How do we go about preparing for something like this? That is the hard part. And I confess I don’t have a ready answer. And I think the point of Christianity is that none of us really do. But at the very least, it would seem to require a change in how tend to think about the preparation. We often think of preparation as a gradual filling up. We think of it as a process of addition or accumulation, the unfolding of a kind of progress that moves ever forward. Think, for example, of how we speak of preparing for an exam—by filling up our minds with the knowledge that we might reasonably be expected to deliver. There is a place for this sort of preparation. But here we seem to be presented with a rather different image of preparation. It is not so much a filling up as a kind of emptying. It is less a matter of addition than subtraction. It is as much a negative—perhaps even nihilistic—moment as something we would speak of as positive or progressive. That is because the messiah comes as much to defy our expectations as to satisfy them. And this is why Advent is so important. It serves to remind us that we have made Jesus all too familiar, perhaps even idolatrous, and serves to reorient us to his profound strangeness. To quote Rowan Williams once again, it is “a way of learning again that God is God: that between even our deepest and holiest longing and the reality of God is a gap which only grace can cross.” (A Ray of Darkness, 6)

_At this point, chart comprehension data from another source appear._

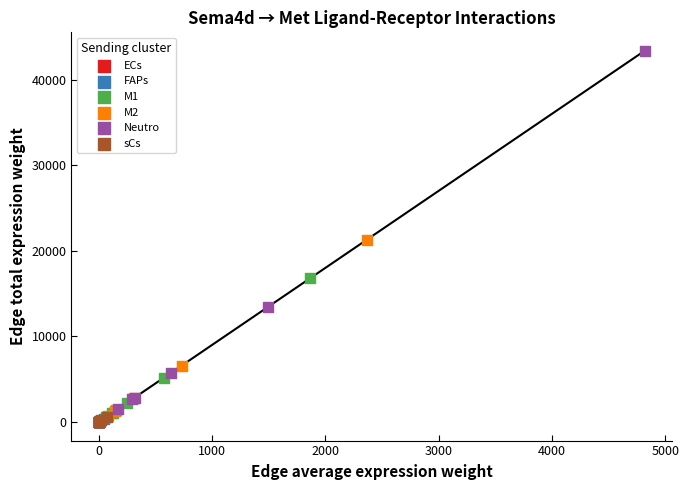

Which series reaches the maximum Y coordinate?

Neutro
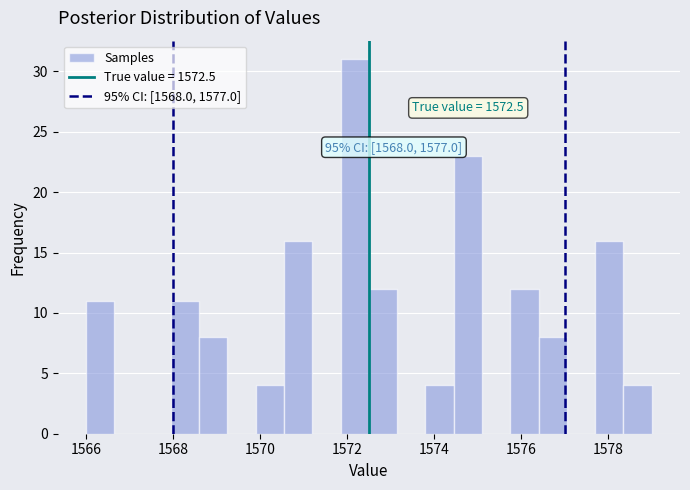

Around what value on the x-axis is the tallest bar? Give the approximate position of its centre, as read against the axis.

1572.2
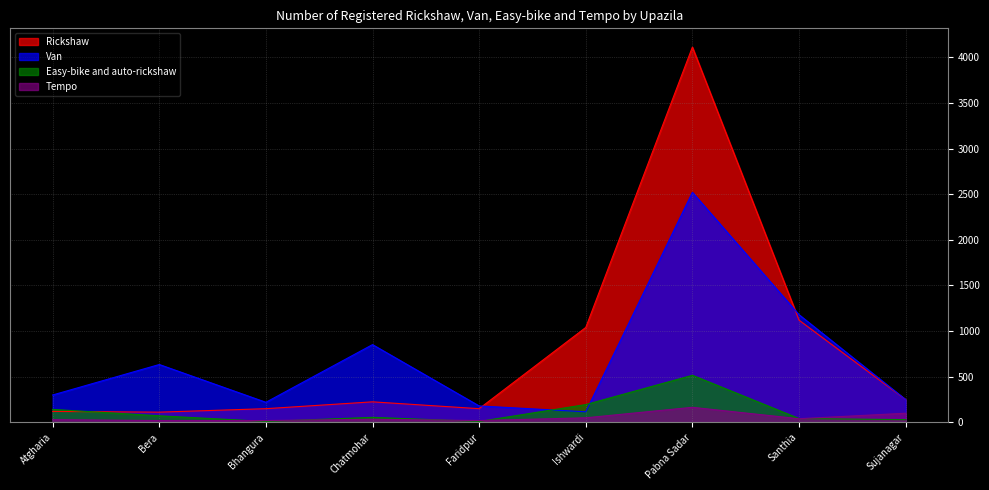

Does the chart display data point markers on the line(s)?

No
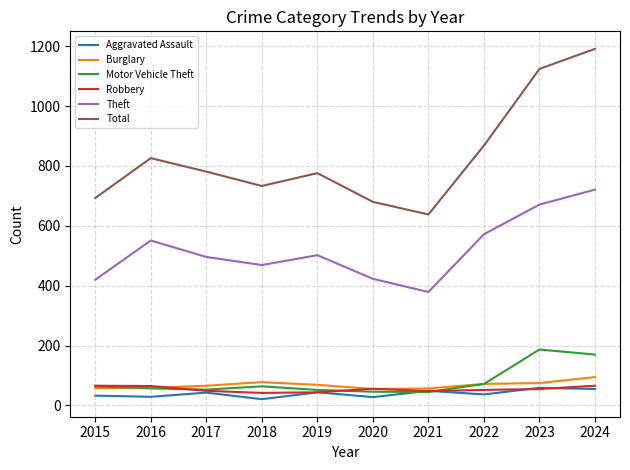

Does the chart display data point markers on the line(s)?

No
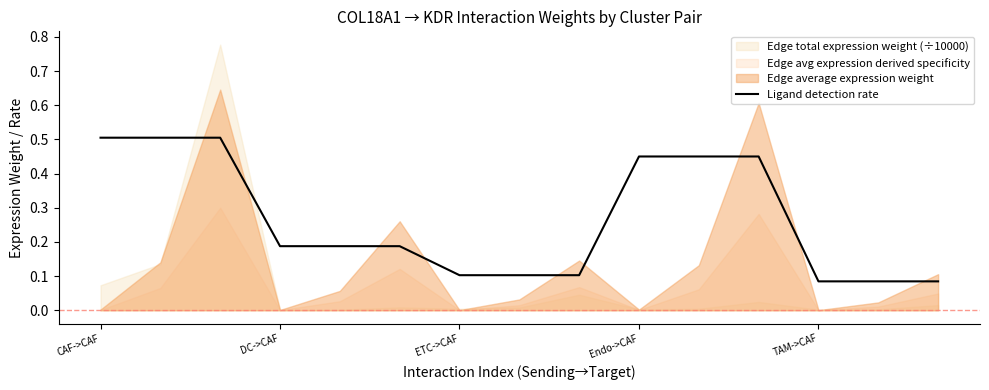

True or false: Ligand detection rate has a value of 0.5 at CAF->CAF.

True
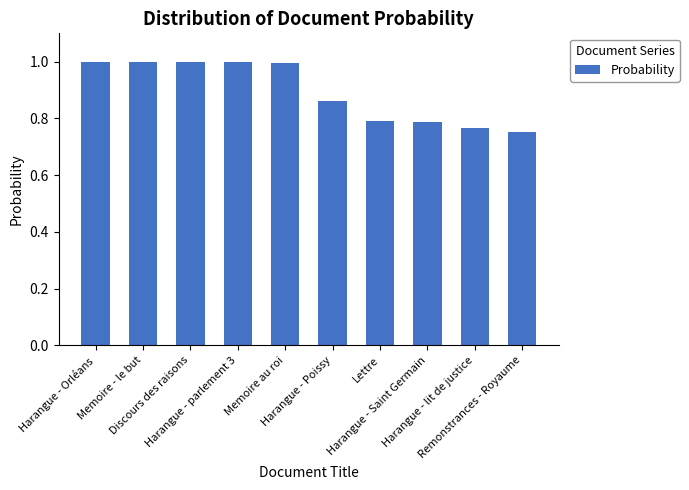

Which has a higher value, Remonstrances - Royaume or Memoire au roi?

Memoire au roi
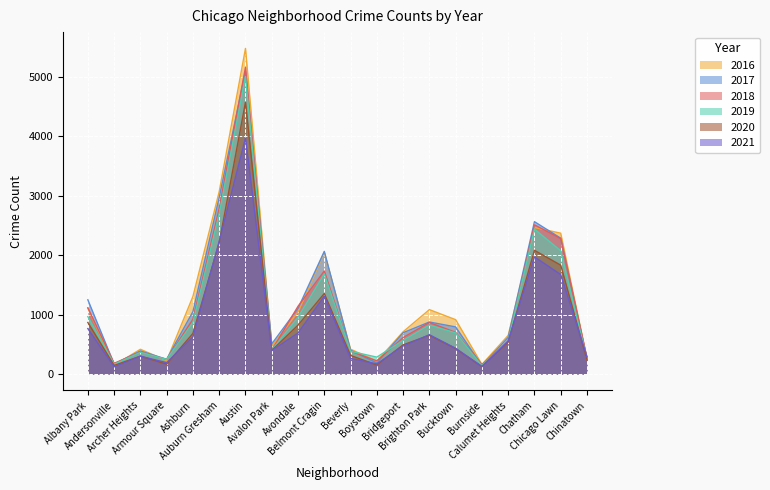

How many series are shown in this chart?

6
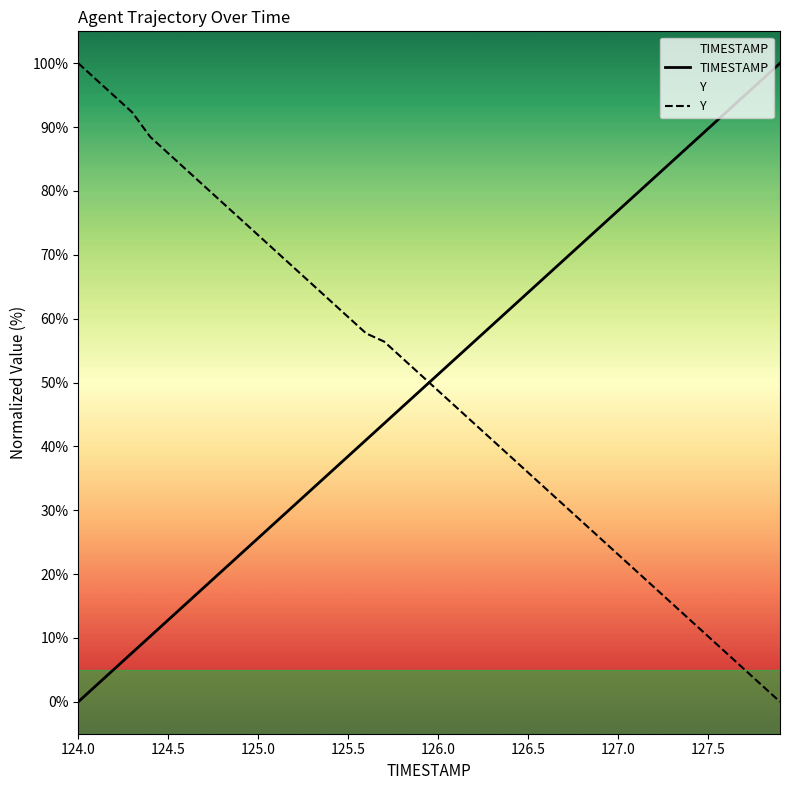

Rank the series at 124.5 from highest to lowest value.

Y, TIMESTAMP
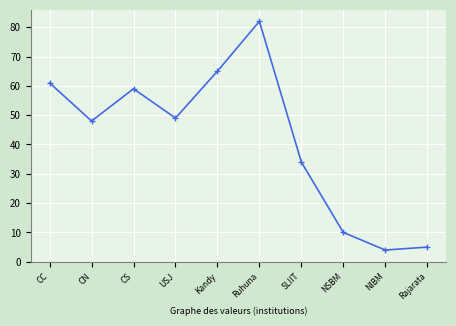

List the labels in order of value, smallest first.

NIBM, Rajarata, NSBM, SLIIT, CN, USJ, CS, CC, Kandy, Ruhuna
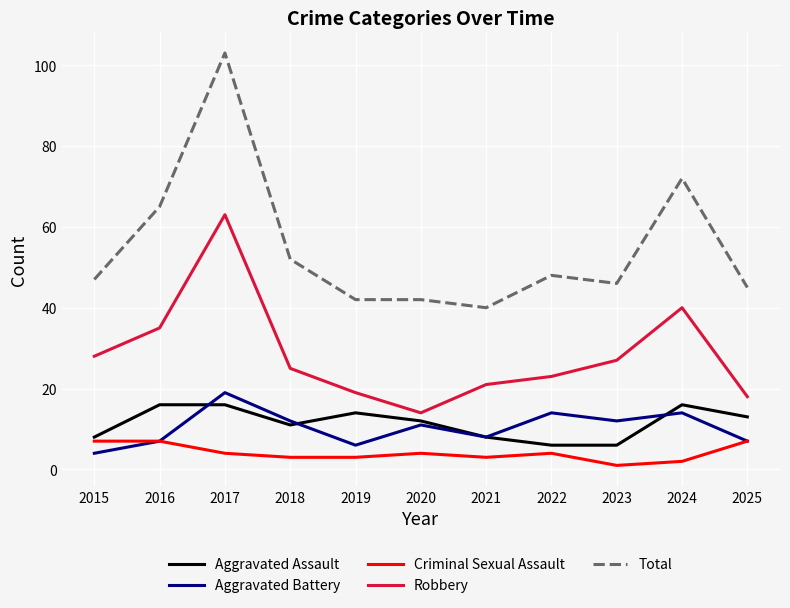

Reading left to right, list all the values displayed in this chart.

Aggravated Assault: 2015=8	2016=16	2017=16	2018=11	2019=14	2020=12	2021=8	2022=6	2023=6	2024=16	2025=13
Aggravated Battery: 2015=4	2016=7	2017=19	2018=12	2019=6	2020=11	2021=8	2022=14	2023=12	2024=14	2025=7
Criminal Sexual Assault: 2015=7	2016=7	2017=4	2018=3	2019=3	2020=4	2021=3	2022=4	2023=1	2024=2	2025=7
Robbery: 2015=28	2016=35	2017=63	2018=25	2019=19	2020=14	2021=21	2022=23	2023=27	2024=40	2025=18
Total: 2015=47	2016=65	2017=103	2018=52	2019=42	2020=42	2021=40	2022=48	2023=46	2024=72	2025=45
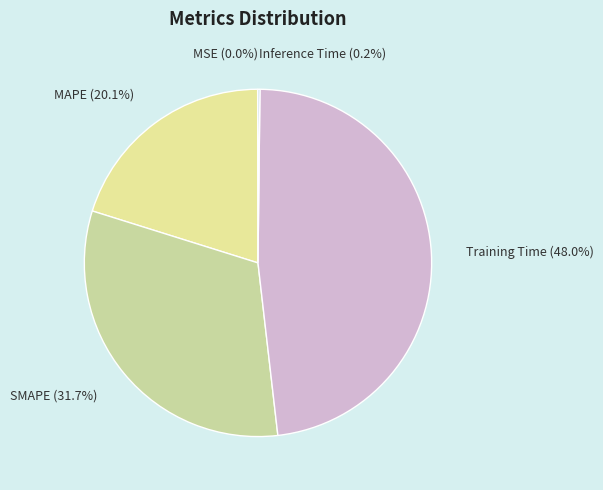

To the nearest percent, what percentage of the pie is MAPE?

20%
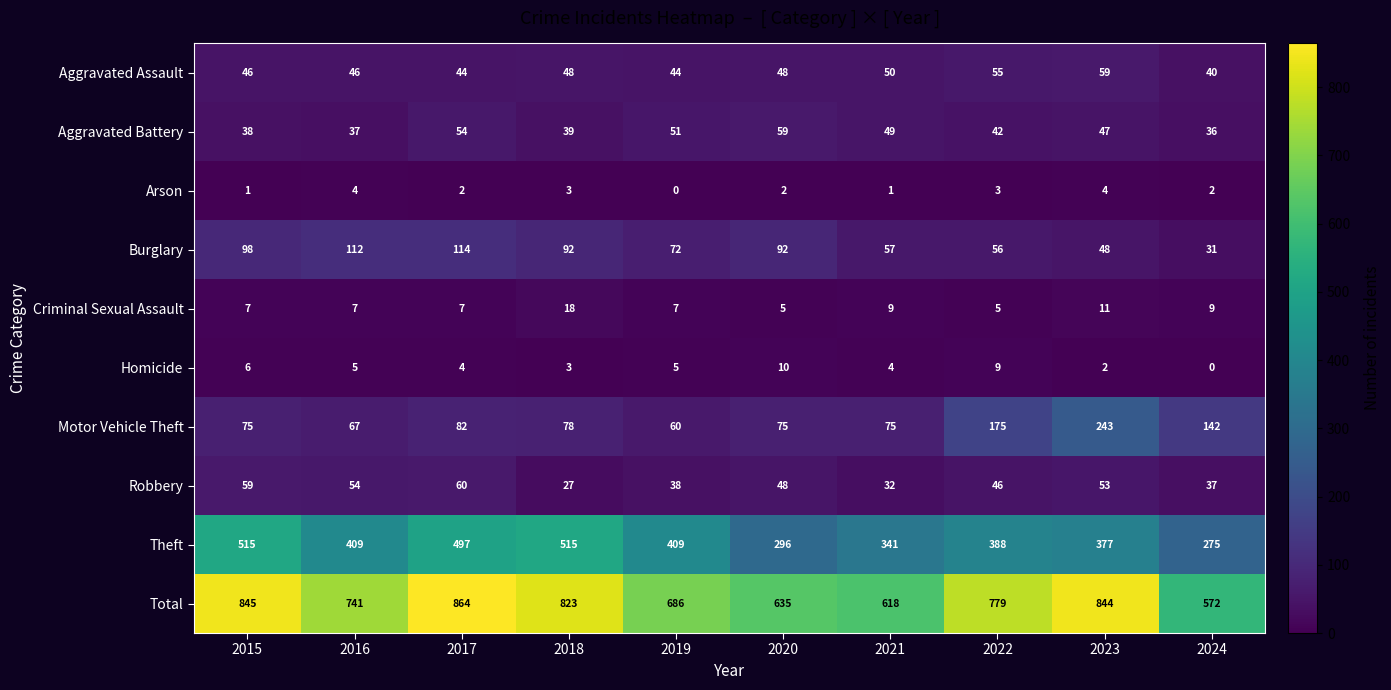

Count the Homicide values in the range 3 to 6.

6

Another way to put all of this is to suggest that Advent ceases to be Advent when it becomes overdetermined by Christmas. We North American Christians seem to be especially prone to approaching Advent from the perspective of Christmas rather than the other way around. In other words, we often think that the point of Advent is to focus our gaze squarely on the event of Jesus’s arrival at Christmas. This is no doubt because so much of our lives are governed by the metaphors of progress and accumulation I have just mentioned. But it seems to me that the meaning of Advent requires us to have our gaze turned the other way around. Perhaps Christmas can only be Christmas if we can somehow unlearn what it is we think we know about it. This is what I mean to point to when I speak of the peculiarly Jewish character of Advent that Christians are all too wont to forget. It reminds us that we must unlearn the Jesus we think we know so that Jesus can come to us as messiah. We tend to forget that the season of Advent has as much to do with the second coming of Jesus as it does with his birth in Bethlehem. This is yet another symptom of how Christianity has abandoned the Jewish character of Advent. But without the Jewishness of Advent, we are left with a most unchristian conception of Christmas. So let us work to imagine Advent as a kind of self-emptying, a hollowing out so that we can become ready to receive the gift that Christmas has to give—the unexpected gift of a messiah who comes to save us from the temptation that we must somehow save ourselves. Amen.